How to find out what reads so much?

I’m running an insert test (described in depth in https://github.com/cockroachdb/cockroach/issues/38778) on a three (hardware, two CRDB per machine) node HDD hybrid (HDD for general storage and SSD as read cache) system.
What I can observe is with the number of committed transactions the performance deteriorates quickly:

and while 90th percentile latency remains somewhat consistent, 99th percentile drops significantly:


Disk read bytes show a massive amount of increase after a given time:



Also, it’s quite imbalanced:

You could say that I’m doing something wrong (stressing one hot range exclusively), but what’s strange here is the same physical node has the outstanding amount of reads, so I’m not sure.
/_status/hotranges doesn’t show this type of imbalance.

Maybe it’s after running out of RocksDB cache, because the first ~day was quiet disk read-wise (while writes happened of course):

So I would like to know what happens here, how can I dig deeper to understand why there are more reads with the number of inserted rows/database sizes increasing and how to handle this more effectively?

I think what you are observing is the result of RocksDB compacting the SSTables in the background as the data gets written. This activity should increase both with the number of bytes and the number of ranges.

You can confirm this hypothesis by checking that the reads stabilize then reduce significantly when you stop the write-heavy workload.

(There will always be a little amount of r/w traffic in the background due to background statistics collection and GC activity.)

A side question - any reason why you’d be running 2 nodes on the same hw server? This seems a bit unusal (and counter-productive to the availability/perf trade-offs of crdb).

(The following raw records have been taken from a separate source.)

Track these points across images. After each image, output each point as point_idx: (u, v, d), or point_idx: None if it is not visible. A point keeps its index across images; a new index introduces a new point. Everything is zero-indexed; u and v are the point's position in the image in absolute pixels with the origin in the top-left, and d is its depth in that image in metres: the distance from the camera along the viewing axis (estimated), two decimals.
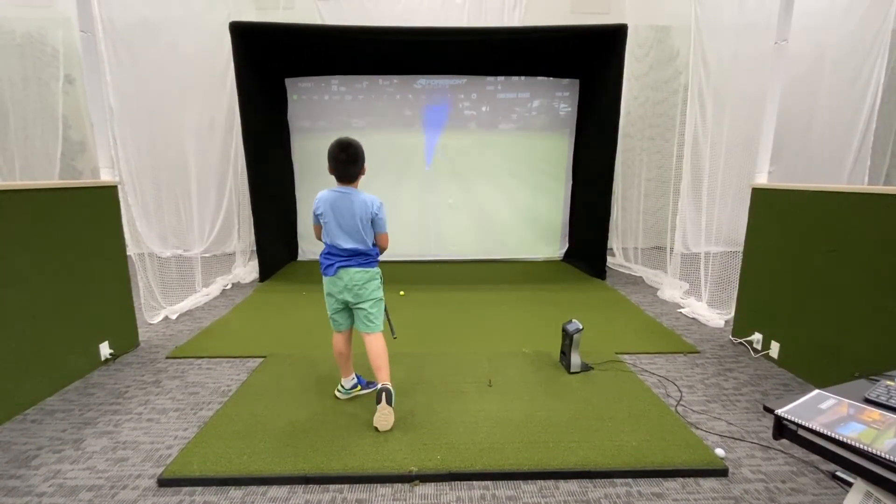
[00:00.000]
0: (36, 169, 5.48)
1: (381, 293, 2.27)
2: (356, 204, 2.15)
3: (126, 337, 3.07)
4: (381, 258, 2.30)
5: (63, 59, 5.40)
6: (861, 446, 0.96)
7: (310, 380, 2.62)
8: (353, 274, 2.18)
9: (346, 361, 2.37)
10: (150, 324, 3.55)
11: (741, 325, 3.22)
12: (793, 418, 1.05)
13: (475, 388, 2.54)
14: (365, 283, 2.20)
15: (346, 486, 1.83)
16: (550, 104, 5.68)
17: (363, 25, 4.53)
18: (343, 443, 2.04)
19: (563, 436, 2.10)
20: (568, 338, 2.71)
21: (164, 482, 1.82)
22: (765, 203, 3.02)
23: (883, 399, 1.12)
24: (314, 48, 5.08)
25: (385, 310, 2.33)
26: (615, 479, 1.87)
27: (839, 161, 5.20)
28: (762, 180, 3.11)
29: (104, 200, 2.90)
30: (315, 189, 6.17)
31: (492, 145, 5.76)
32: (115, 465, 1.93)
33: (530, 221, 5.95)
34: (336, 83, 5.55)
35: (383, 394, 2.12)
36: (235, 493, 1.79)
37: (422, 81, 5.57)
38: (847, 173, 5.17)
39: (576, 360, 2.70)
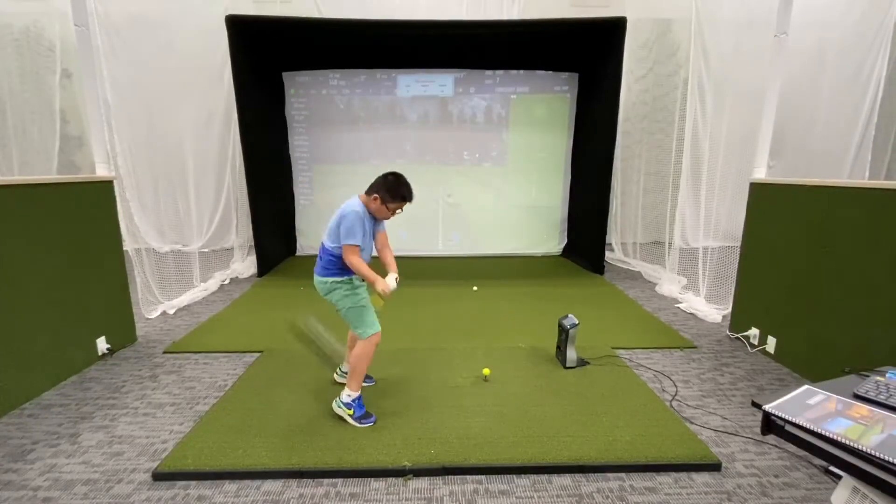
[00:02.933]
0: (34, 164, 5.48)
1: (350, 302, 2.12)
2: (342, 206, 2.11)
3: (123, 332, 3.07)
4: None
5: (60, 54, 5.38)
6: (848, 442, 0.95)
7: (305, 375, 2.62)
8: (316, 280, 2.16)
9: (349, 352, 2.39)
10: (148, 319, 3.56)
11: (738, 320, 3.22)
12: (780, 414, 1.05)
13: (471, 382, 2.54)
14: (327, 293, 2.14)
15: (340, 480, 1.84)
16: (550, 98, 5.65)
17: (361, 18, 4.50)
18: (337, 437, 2.04)
19: (558, 430, 2.10)
20: (564, 333, 2.71)
21: (159, 476, 1.83)
22: (763, 198, 3.01)
23: (872, 395, 1.12)
24: (312, 42, 5.05)
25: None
26: (608, 474, 1.87)
27: (840, 155, 5.16)
28: (761, 175, 3.09)
29: (101, 195, 2.90)
30: (314, 184, 6.16)
31: (490, 140, 5.74)
32: (111, 459, 1.94)
33: (529, 216, 5.93)
34: (334, 77, 5.52)
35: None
36: (230, 486, 1.80)
37: (421, 75, 5.54)
38: (848, 168, 5.14)
39: (571, 354, 2.70)
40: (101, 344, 2.85)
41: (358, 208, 2.06)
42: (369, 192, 2.12)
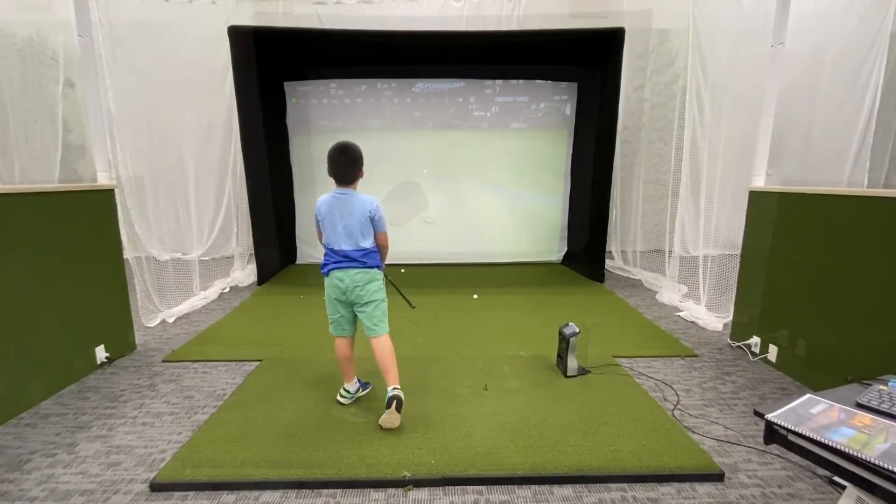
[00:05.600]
0: (36, 173, 5.49)
1: (382, 294, 2.27)
2: (355, 204, 2.17)
3: (122, 340, 3.06)
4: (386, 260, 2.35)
5: (63, 64, 5.42)
6: (851, 451, 0.94)
7: (305, 384, 2.61)
8: (354, 275, 2.18)
9: (350, 365, 2.37)
10: (147, 327, 3.55)
11: (739, 328, 3.21)
12: (783, 423, 1.04)
13: (471, 391, 2.53)
14: (366, 283, 2.20)
15: (340, 490, 1.82)
16: (549, 107, 5.68)
17: (361, 30, 4.55)
18: (337, 447, 2.03)
19: (559, 440, 2.08)
20: (564, 341, 2.70)
21: (157, 486, 1.81)
22: (762, 206, 3.01)
23: (875, 404, 1.11)
24: (313, 52, 5.10)
25: (394, 285, 2.36)
26: (610, 484, 1.85)
27: (839, 163, 5.18)
28: (759, 183, 3.10)
29: (101, 204, 2.91)
30: (314, 192, 6.21)
31: (490, 149, 5.76)
32: (108, 469, 1.93)
33: (529, 225, 5.94)
34: (335, 87, 5.57)
35: (394, 402, 2.13)
36: (228, 497, 1.78)
37: (420, 85, 5.59)
38: (847, 175, 5.15)
39: (572, 363, 2.69)
40: (100, 352, 2.84)
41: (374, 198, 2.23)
42: (357, 173, 2.23)
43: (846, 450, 0.95)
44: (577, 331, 2.67)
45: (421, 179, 5.70)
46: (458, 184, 5.81)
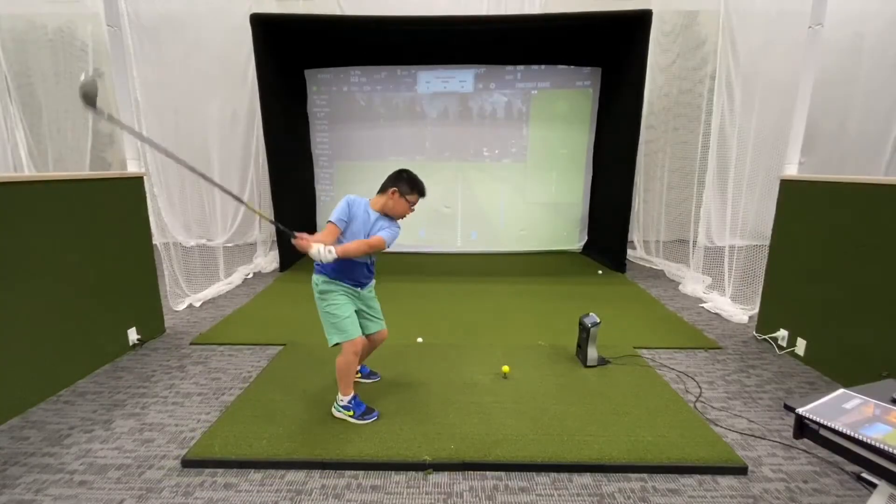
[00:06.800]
0: (68, 161, 5.69)
1: (318, 305, 2.13)
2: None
3: (153, 323, 3.17)
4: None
5: (92, 54, 5.56)
6: (888, 448, 0.92)
7: (327, 368, 2.66)
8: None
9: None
10: (176, 311, 3.66)
11: (766, 321, 3.13)
12: (814, 417, 1.02)
13: (490, 379, 2.54)
14: (315, 289, 2.17)
15: (361, 472, 1.86)
16: (571, 93, 5.57)
17: (382, 15, 4.52)
18: (358, 430, 2.07)
19: (578, 429, 2.08)
20: (585, 331, 2.68)
21: (188, 463, 1.89)
22: (794, 195, 2.91)
23: None
24: (333, 39, 5.09)
25: None
26: (630, 474, 1.85)
27: (876, 152, 4.97)
28: (792, 171, 2.99)
29: (131, 191, 2.99)
30: (335, 181, 6.22)
31: (510, 136, 5.70)
32: (142, 445, 2.01)
33: (549, 213, 5.88)
34: (355, 74, 5.56)
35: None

With Elasticsearch (which is somewhat similar due to how Lucene works) I could save a huge amount of IO (and make it lot more performant) with late night manual compactions (called segment merging there).
This works by making a large segment in the night, which won’t be touched during the loaded period, therefore making compactions a lot smaller, because those will happen only on the data written throughout the day (the busy period).
Is there anything similar which can be done here? Or any RocksDB options to set/watch for?
Also, could an approach like Pingcap’s Titan (or Dgraph’s Badger) help here?

As for the 2 nodes on the same server: this is just a test setup and I wanted to have more inter-node communication to stress that part as well.
For prod, I would do one node per machine.

I do not believe CockroachDB provides knobs to configure RocksDB compaction, at least not in a way that it stops entirely until you re-enable it manually.

Maybe @peter has a better idea?